The games GOG members picked out on what used to be called the Community Wishlist still have their votes, and they have been useful. It was often “the fuel for our actions,” Karol Ascot Obrzut writes on GOG’s blog. “When talks with IP owners hit a wall, the Wishlist kept the conversation going.” GOG attributes the newly available Dino Crisis and Dino Crisis 2 (and the bundle) in part to wishlist leverage. Those games had about 5,000 and 3,500 votes, respectively, which helped when, as GOG puts it, “two Polish dudes” approached Capcom to ask about making the games Windows 10/11 compatible and upscaling it.

A pretty cool concept for how to galvanize a dedicated community to the effect of serving as market research for both the platform and the publishers needed to make the platform useful. But with GOG’s return to a focus on retro games, versus newly released AAA games, it has also decided to revamp the Wishlist into something more robust, with a more specific goal of using it to push more publishers’ older games onto the platform. Add to that a little prodding from the folks at GOG itself and you have a community-driven demand center that will be very public.

The Dreamlist has received a complete design and interface overhaul, and it makes it easier to see what other people are demanding. At the top, with more than 57,000 votes at the time of publishing, is Black & White, the 2001 game from Peter Molyneaux’s Lionhead Studios that was a true “god game,” giving you an avatar creature that learned from your actions and treatment. Black & White 2 commands the third-place slot at the moment.

GOG has added its own “Our Pick” tag to games it wants to see brought forward onto modern systems. Among them is Freelancer, which Ars’ Samuel Axon described in our 2024 roundup of non-2024 games as “a sincere attempt to make games like Elite (Dangerous) and Wing Commander: Privateer far more accessible.” GOG selected Freelancer as one of its staff picks for the Dreamlist, citing its “dynamic economy and engaging storyline.”

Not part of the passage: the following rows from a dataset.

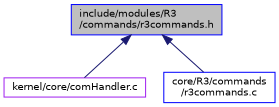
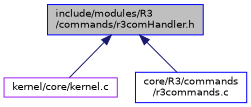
  digraph {
    node [color=blue fillcolor=white fontname=Helvetica fontsize=10 shape=record style=filled]
    edge [color=midnightblue dir=back fontname=Helvetica fontsize=10 labelfontname=Helvetica labelfontsize=10 style=solid]
-   n1 [fillcolor=grey75 fontcolor=black height=0.2 label="include/modules/R3\l/commands/r3commands.h" width=0.4]
-   n2 [color=purple height=0.2 label="kernel/core/comHandler.c" width=0.4]
+   n1 [fillcolor=grey75 fontcolor=black height=0.2 label="include/modules/R3\l/commands/r3comHandler.h" width=0.4]
+   n2 [color=purple height=0.2 label="kernel/core/kernel.c" width=0.4]
    n3 [height=0.2 label="core/R3/commands\l/r3commands.c" width=0.4]
    n1 -> n2
    n1 -> n3
  }
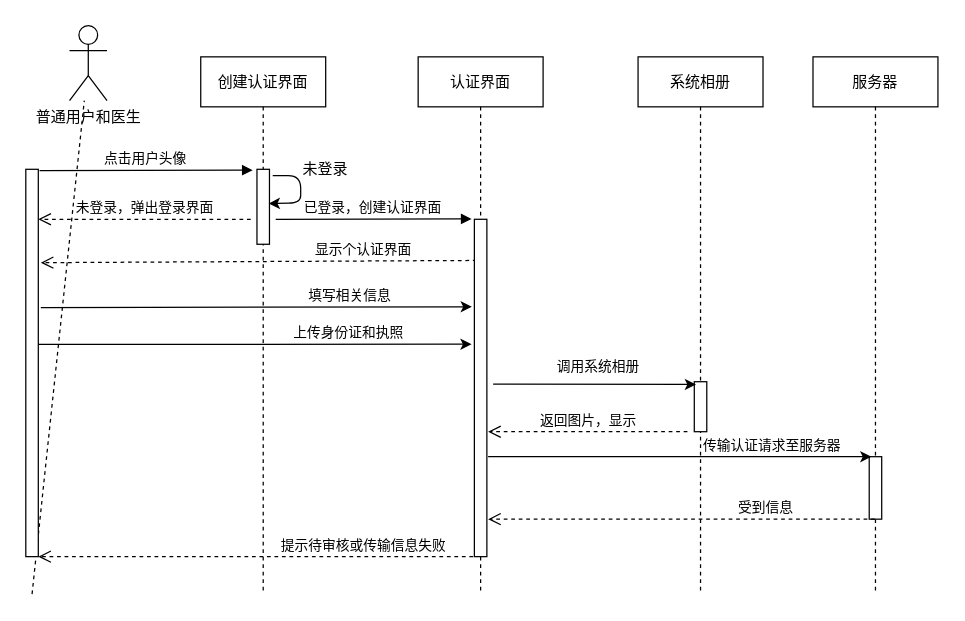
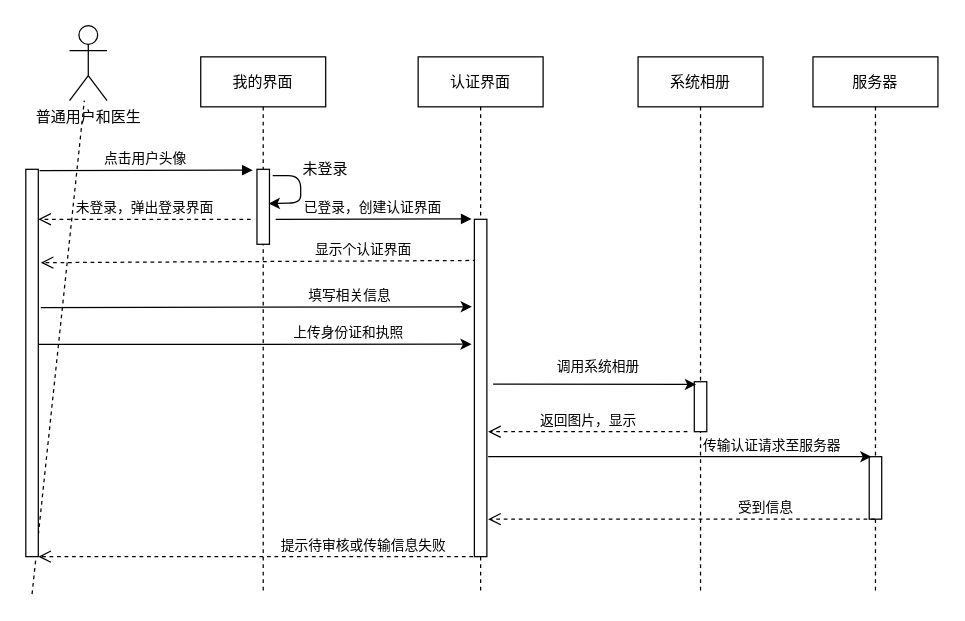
  <mxCell id="0" />
  <mxCell id="1" parent="0" />
- <mxCell id="2" value="创建认证界面" style="shape=umlLifeline;perimeter=lifelinePerimeter;container=1;collapsible=0;recursiveResize=0;rounded=0;shadow=0;strokeWidth=1;" vertex="1" parent="1"><mxGeometry x="160" y="45" width="100" height="430" as="geometry" /></mxCell>
+ <mxCell id="2" value="我的界面" style="shape=umlLifeline;perimeter=lifelinePerimeter;container=1;collapsible=0;recursiveResize=0;rounded=0;shadow=0;strokeWidth=1;" vertex="1" parent="1"><mxGeometry x="160" y="45" width="100" height="430" as="geometry" /></mxCell>
  <mxCell id="3" value="" style="points=[];perimeter=orthogonalPerimeter;rounded=0;shadow=0;strokeWidth=1;" vertex="1" parent="2"><mxGeometry x="45" y="90" width="10" height="60" as="geometry" /></mxCell>
  <mxCell id="4" value="" style="endArrow=classic;html=1;entryX=0.94;entryY=0.457;entryDx=0;entryDy=0;entryPerimeter=0;exitX=1.26;exitY=0.083;exitDx=0;exitDy=0;exitPerimeter=0;" edge="1" parent="2" source="3" target="3"><mxGeometry width="50" height="50" relative="1" as="geometry"><mxPoint x="60" y="70" as="sourcePoint" /><mxPoint x="60" y="110" as="targetPoint" /><Array as="points"><mxPoint x="80" y="95" /><mxPoint x="80" y="117" /></Array></mxGeometry></mxCell>
  <mxCell id="5" value="服务器" style="shape=umlLifeline;perimeter=lifelinePerimeter;container=1;collapsible=0;recursiveResize=0;rounded=0;shadow=0;strokeWidth=1;" vertex="1" parent="1"><mxGeometry x="650" y="45" width="100" height="430" as="geometry" /></mxCell>
  <mxCell id="6" value="" style="points=[];perimeter=orthogonalPerimeter;rounded=0;shadow=0;strokeWidth=1;" vertex="1" parent="5"><mxGeometry x="45" y="320" width="10" height="50" as="geometry" /></mxCell>
  <mxCell id="7" value="普通用户和医生" style="shape=umlActor;verticalLabelPosition=bottom;verticalAlign=top;html=1;outlineConnect=0;fontStyle=0;fontFamily=Helvetica;" vertex="1" parent="1"><mxGeometry x="55" y="20" width="30" height="60" as="geometry" /></mxCell>
  <mxCell id="8" value="" style="endArrow=none;dashed=1;html=1;fontFamily=Helvetica;" edge="1" parent="1" target="7"><mxGeometry width="50" height="50" relative="1" as="geometry"><mxPoint x="25" y="475" as="sourcePoint" /><mxPoint x="24.5" y="125" as="targetPoint" /></mxGeometry></mxCell>
  <mxCell id="9" value="" style="html=1;points=[];perimeter=orthogonalPerimeter;fontFamily=Helvetica;" vertex="1" parent="1"><mxGeometry x="20" y="135" width="10" height="310" as="geometry" /></mxCell>
  <mxCell id="10" value="点击用户头像" style="verticalAlign=bottom;endArrow=block;shadow=0;strokeWidth=1;entryX=-0.34;entryY=0.012;entryDx=0;entryDy=0;entryPerimeter=0;" edge="1" parent="1" target="3"><mxGeometry relative="1" as="geometry"><mxPoint x="31" y="136" as="sourcePoint" /><mxPoint x="200" y="135" as="targetPoint" /><Array as="points" /></mxGeometry></mxCell>
  <mxCell id="11" value="显示个认证界面" style="html=1;verticalAlign=bottom;endArrow=open;dashed=1;endSize=8;fontFamily=Helvetica;entryX=1.2;entryY=0.241;entryDx=0;entryDy=0;entryPerimeter=0;exitX=0.18;exitY=0.122;exitDx=0;exitDy=0;exitPerimeter=0;" edge="1" parent="1" target="9" source="13"><mxGeometry x="-0.476" relative="1" as="geometry"><mxPoint x="378" y="235" as="sourcePoint" /><mxPoint x="42" y="235" as="targetPoint" /><Array as="points" /><mxPoint as="offset" /></mxGeometry></mxCell>
  <mxCell id="12" value="认证界面" style="shape=umlLifeline;perimeter=lifelinePerimeter;container=1;collapsible=0;recursiveResize=0;rounded=0;shadow=0;strokeWidth=1;" vertex="1" parent="1"><mxGeometry x="334" y="45" width="100" height="430" as="geometry" /></mxCell>
  <mxCell id="13" value="" style="points=[];perimeter=orthogonalPerimeter;rounded=0;shadow=0;strokeWidth=1;" vertex="1" parent="12"><mxGeometry x="45" y="130" width="10" height="270" as="geometry" /></mxCell>
  <mxCell id="14" value="已登录，创建认证界面" style="verticalAlign=bottom;endArrow=block;shadow=0;strokeWidth=1;entryX=-0.22;entryY=-0.001;entryDx=0;entryDy=0;entryPerimeter=0;" edge="1" parent="1" target="13"><mxGeometry relative="1" as="geometry"><mxPoint x="220" y="175" as="sourcePoint" /><mxPoint x="370.8" y="165.34" as="targetPoint" /><Array as="points" /></mxGeometry></mxCell>
  <mxCell id="15" value="系统相册" style="shape=umlLifeline;perimeter=lifelinePerimeter;container=1;collapsible=0;recursiveResize=0;rounded=0;shadow=0;strokeWidth=1;" vertex="1" parent="1"><mxGeometry x="510" y="45" width="100" height="430" as="geometry" /></mxCell>
  <mxCell id="16" value="" style="points=[];perimeter=orthogonalPerimeter;rounded=0;shadow=0;strokeWidth=1;" vertex="1" parent="15"><mxGeometry x="45" y="260" width="10" height="40" as="geometry" /></mxCell>
  <mxCell id="17" value="" style="endArrow=classic;html=1;entryX=0.14;entryY=0.055;entryDx=0;entryDy=0;entryPerimeter=0;" edge="1" parent="1" target="16"><mxGeometry width="50" height="50" relative="1" as="geometry"><mxPoint x="394" y="307" as="sourcePoint" /><mxPoint x="540" y="306" as="targetPoint" /></mxGeometry></mxCell>
  <mxCell id="18" value="调用系统相册" style="edgeLabel;html=1;align=center;verticalAlign=middle;resizable=0;points=[];" vertex="1" connectable="0" parent="17"><mxGeometry x="0.114" y="4" relative="1" as="geometry"><mxPoint x="-7" y="-11" as="offset" /></mxGeometry></mxCell>
  <mxCell id="19" value="返回图片，显示" style="html=1;verticalAlign=bottom;endArrow=open;dashed=1;endSize=8;fontFamily=Helvetica;" edge="1" parent="1"><mxGeometry relative="1" as="geometry"><mxPoint x="549.5" y="345" as="sourcePoint" /><mxPoint x="390" y="345" as="targetPoint" /></mxGeometry></mxCell>
  <mxCell id="20" value="" style="endArrow=classic;html=1;exitX=1.2;exitY=0.357;exitDx=0;exitDy=0;exitPerimeter=0;" edge="1" parent="1" source="9"><mxGeometry width="50" height="50" relative="1" as="geometry"><mxPoint x="30" y="265" as="sourcePoint" /><mxPoint x="377" y="245" as="targetPoint" /><Array as="points" /></mxGeometry></mxCell>
  <mxCell id="21" value="填写相关信息" style="edgeLabel;html=1;align=center;verticalAlign=middle;resizable=0;points=[];" vertex="1" connectable="0" parent="20"><mxGeometry x="0.114" y="4" relative="1" as="geometry"><mxPoint x="55" y="-6" as="offset" /></mxGeometry></mxCell>
  <mxCell id="22" value="提示待审核或传输信息失败" style="html=1;verticalAlign=bottom;endArrow=open;dashed=1;endSize=8;fontFamily=Helvetica;" edge="1" parent="1"><mxGeometry x="-0.494" relative="1" as="geometry"><mxPoint x="378" y="445" as="sourcePoint" /><mxPoint x="30" y="445" as="targetPoint" /><Array as="points"><mxPoint x="192" y="445" /></Array><mxPoint as="offset" /></mxGeometry></mxCell>
  <mxCell id="23" value="受到信息" style="html=1;verticalAlign=bottom;endArrow=open;dashed=1;endSize=8;" edge="1" parent="1" source="5"><mxGeometry x="-0.422" relative="1" as="geometry"><mxPoint x="470" y="415" as="sourcePoint" /><mxPoint x="390" y="415" as="targetPoint" /><mxPoint x="1" as="offset" /></mxGeometry></mxCell>
  <mxCell id="24" value="未登录" style="text;html=1;strokeColor=none;fillColor=none;align=center;verticalAlign=middle;whiteSpace=wrap;rounded=0;" vertex="1" parent="1"><mxGeometry x="240" y="125" width="40" height="20" as="geometry" /></mxCell>
  <mxCell id="25" value="未登录，弹出登录界面" style="html=1;verticalAlign=bottom;endArrow=open;dashed=1;endSize=8;fontFamily=Helvetica;entryX=1;entryY=0.217;entryDx=0;entryDy=0;entryPerimeter=0;" edge="1" parent="1"><mxGeometry relative="1" as="geometry"><mxPoint x="200" y="175" as="sourcePoint" /><mxPoint x="30" y="175" as="targetPoint" /><Array as="points" /><mxPoint as="offset" /></mxGeometry></mxCell>
  <mxCell id="26" value="" style="endArrow=classic;html=1;entryX=-0.22;entryY=0.226;entryDx=0;entryDy=0;entryPerimeter=0;exitX=1;exitY=0.326;exitDx=0;exitDy=0;exitPerimeter=0;" edge="1" parent="1"><mxGeometry width="50" height="50" relative="1" as="geometry"><mxPoint x="30" y="275.04" as="sourcePoint" /><mxPoint x="376.8" y="275" as="targetPoint" /></mxGeometry></mxCell>
  <mxCell id="27" value="上传身份证和执照" style="edgeLabel;html=1;align=center;verticalAlign=middle;resizable=0;points=[];" vertex="1" connectable="0" parent="26"><mxGeometry x="0.114" y="4" relative="1" as="geometry"><mxPoint x="55" y="-6" as="offset" /></mxGeometry></mxCell>
  <mxCell id="28" value="" style="endArrow=classic;html=1;entryX=-0.22;entryY=0.226;entryDx=0;entryDy=0;entryPerimeter=0;" edge="1" parent="1"><mxGeometry width="50" height="50" relative="1" as="geometry"><mxPoint x="390" y="365" as="sourcePoint" /><mxPoint x="696.8" y="365" as="targetPoint" /></mxGeometry></mxCell>
  <mxCell id="29" value="传输认证请求至服务器" style="edgeLabel;html=1;align=center;verticalAlign=middle;resizable=0;points=[];" vertex="1" connectable="0" parent="28"><mxGeometry x="0.114" y="4" relative="1" as="geometry"><mxPoint x="55" y="-6" as="offset" /></mxGeometry></mxCell>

The idea here is a central place for GOG customers to establish both what they want to see on the platform and, by dint of those submissions remaining on the Dreamlist, the studios and publishers that refuse to make their games available, either at all or at least in a DRM-free format. Studios and publishers have every right to withhold their works in that fashion, of course, but this new setup has the ability to apply some public pressure in a way that is beyond the old Wishlist.

It may also serve to highlight for a larger audience just how absurd some of the IP hang-ups of old video games can be. For instance, one of the other top games listed on the Dreamlist is The Operative: No One Lives Forever, a game that is in IP rights hell, as we have discussed several times in the past.

We’ll of course have to see how successful the Dreamlist program is at bringing more games into the GOG Preservation Program. Any progress would be useful, but it sure would be great if something of a groundswell was created for these preservation efforts.